Due to continental, large-scale east-west variations in surface properties of terrestrial-like worlds (e.g., geographic landmasses, oceans and large seas, and/or vast variations in surface thermal properties, etc), longitudinally varying global circulation patterns become embedded within a zonally symmetric (2D) atmospheric decomposition perspective. Many of these variations arise due to physically based, large-scale atmospheric waves and disturbances induced by geophysical fluid dynamics.  There exist non-traveling (i.e. quasi-stationary or “standing”) large-scale waves such as forced Rossby modes that arise due to topography and surface heating variations associated with thermal inertia and albedo patterns coupled with differential rotation in latitude inherent to a terrestrial-like planetary world.

Transient Eddies

Large-scale, west-to-east traveling waves associated with equator-to-pole (warm to cold) temperature gradients and large-scale wind “shear”, (changes in wind velocity horizontally and vertically) exist in the form of barotropic and baroclinic shear instabilities. Such traveling Rossby waves encompass extratropical “weather systems” on both large and planetary scales (i.e., at the Rossby deformation length scale, LD = NH/ѡ where N is the buoyancy frequency; H is the scale height; and, ѡ is the planetary rotation rate. For Mars and Earth, LD = O(2000 km)). 
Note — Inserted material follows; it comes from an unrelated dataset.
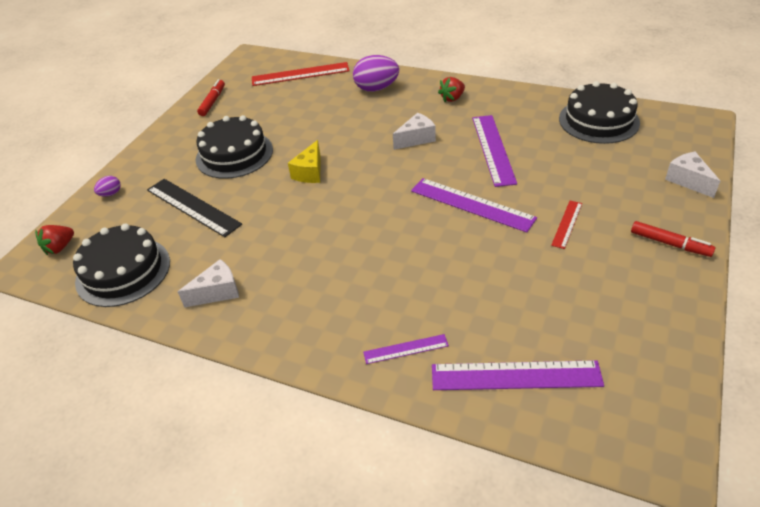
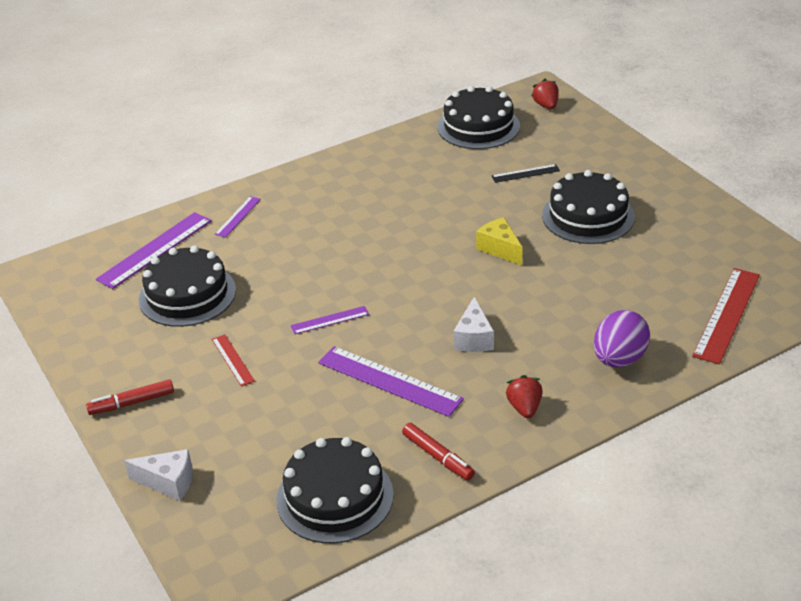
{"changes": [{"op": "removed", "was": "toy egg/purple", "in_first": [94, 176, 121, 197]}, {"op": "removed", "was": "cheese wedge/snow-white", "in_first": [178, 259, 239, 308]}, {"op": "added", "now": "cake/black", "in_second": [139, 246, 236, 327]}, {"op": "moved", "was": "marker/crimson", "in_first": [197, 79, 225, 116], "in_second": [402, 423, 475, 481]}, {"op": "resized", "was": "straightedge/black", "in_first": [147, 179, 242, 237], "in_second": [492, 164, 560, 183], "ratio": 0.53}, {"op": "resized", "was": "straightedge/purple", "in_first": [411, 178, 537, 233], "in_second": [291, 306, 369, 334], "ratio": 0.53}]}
Since Mars is smaller than Earth, there are fewer weather systems about a midlatitude circle. As on Earth, the weather systems are impressions of synoptic-period (i.e., day-to-day) traveling eddies or disturbances in the middle latitudes (i.e., “high” and “low” pressure systems or “anticyclones” and “cyclones”). Traveling Rossby waves present with long-to-medium periods (weeks to days) are not forced by daily solar heating variations from a rising and setting sun as are the global thermal tidal modes. Such large-scale waves arise due to shear instabilities within the geophysical fluid envelope. Traveling synoptic weather systems and their accompanying cyclogenesis/frontogenesis dynamical processes are very effective at mixing heat, momentum, and tracer quantities between the middle and high latitudes. In addition, these large-scale waves can interact significantly with tropical/subtropical circulation components.

Thermal tides

Thermal tides are the atmospheric response to diurnally varying thermal forcing caused by aerosol heating within the atmosphere and radiative and convective heat transfer from the surface. The thermal tides are planetary-scale gravity waves with periods that are harmonics of the solar day. As particularly prominent features of the Mars atmosphere, temperature and wind fields have a strong dependence on local solar time. 

Thermal tides include westward-propagating (migrating, sun-synchronous) waves driven in response to solar heating as well as non-migrating waves forced by zonal variations in the thermotidal forcing. Zonal modulation of forcing can arise from longitudinal variations of the boundary (topography and surface thermal inertia) and radiatively active aerosols (dust and water ice clouds). Tides strongly influence the near-surface climate. Additionally, they are easily amplified by dust heating, therefore providing an important feedback mechanism for dust lifting that suggests tides likely play a critical role in the lifting and transport of dust. Non-migrating tides appear as diurnally varying upslope/downslope circulations within the near-surface boundary layer. Like their migrating counterparts, they are also able to propagate vertically to the lower thermosphere, transporting momentum from their source regions in the lower atmosphere to the upper atmosphere.

Mass Condensation Flow

Mars is unique in that it has a wind system associated with the flow of mass to and from the polar caps. This mass flow arises from the seasonal condensation and sublimation of CO2, the main constituent of the atmosphere, in the polar regions of each hemisphere. These flows, termed “condensation flows,” are directly responsible for the large seasonal changes in surface pressure measured by the Viking Landers and Curiosity Rover. Modeling studies suggest that the condensation flows can significantly enhance surface winds near the edge of the growing or retreating cap. For diagnostic purposes, the condensation flow at a given time is defined as the zonal average of the vertically integrated meridional mass flux.